## [Work instruction]
Your answer must be an exact transcription of the lines from the line with "Taylor Swift" through the final line of the data.
───
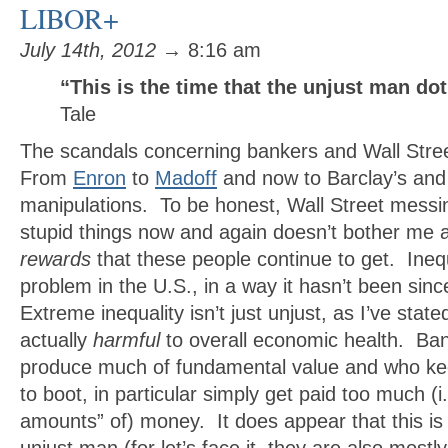
LIBOR+
July 14th, 2012
→ 8:16 am
“This is the time that the unjust man dot
Tale
The scandals concerning bankers and Wall Stre
From
Enron
to
Madoff
and now to Barclay’s and
manipulations. To be honest, Wall Street messi
stupid things now and again doesn’t bother me 
rewards
that these people continue to get. Inequa
problem in the U.S., in a way it hasn’t been sin
Extreme inequality isn’t just unjust, as I’ve stated 
actually
harmful
to overall economic health. Ba
produce much of fundamental value and who k
to boot, in particular simply get paid too much (i.e
amounts” of) money. It does appear that this is 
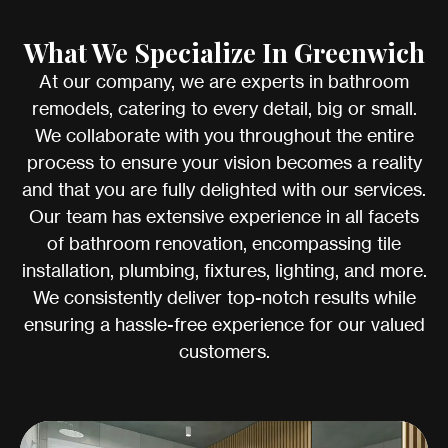
What We Specialize In Greenwich
At our company, we are experts in bathroom
remodels, catering to every detail, big or small.
We collaborate with you throughout the entire
process to ensure your vision becomes a reality
and that you are fully delighted with our services.
Our team has extensive experience in all facets
of bathroom renovation, encompassing tile
installation, plumbing, fixtures, lighting, and more.
We consistently deliver top-notch results while
ensuring a hassle-free experience for our valued
customers.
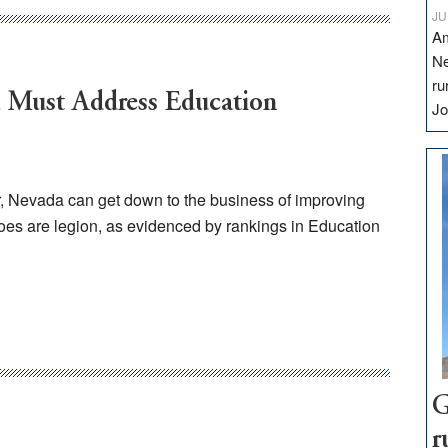
JU
Am
Ne
ru
a Must Address Education
Jo
or, Nevada can get down to the business of improving
oes are legion, as evidenced by rankings in Education
G
r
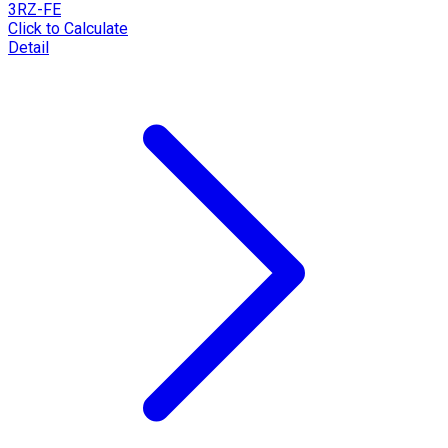
3RZ-FE
Click to Calculate
Detail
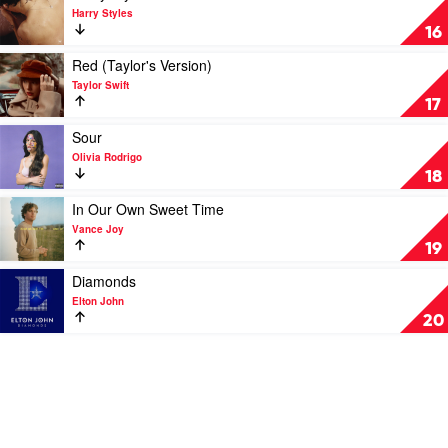
Midi
video
Harry Styles
Harry
16
Styles
by
Play
Red (Taylor's Version)
Harry
video
Taylor Swift
Styles
Red
17
(Taylor's
Version)
Play
Sour
by
video
Olivia Rodrigo
Taylor
Sour
18
Swift
by
Olivia
Play
In Our Own Sweet Time
Rodrigo
video
Vance Joy
In
19
Our
Own
Play
Diamonds
Sweet
video
Elton John
Time
Diamonds
20
by
by
Vance
Elton
Joy
John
───
## [Response area]
Taylor Swift
Styles
Red
17
(Taylor's
Version)
Play
Sour
by
video
Olivia Rodrigo
Taylor
Sour
18
Swift
by
Olivia
Play
In Our Own Sweet Time
Rodrigo
video
Vance Joy
In
19
Our
Own
Play
Diamonds
Sweet
video
Elton John
Time
Diamonds
20
by
by
Vance
Elton
Joy
John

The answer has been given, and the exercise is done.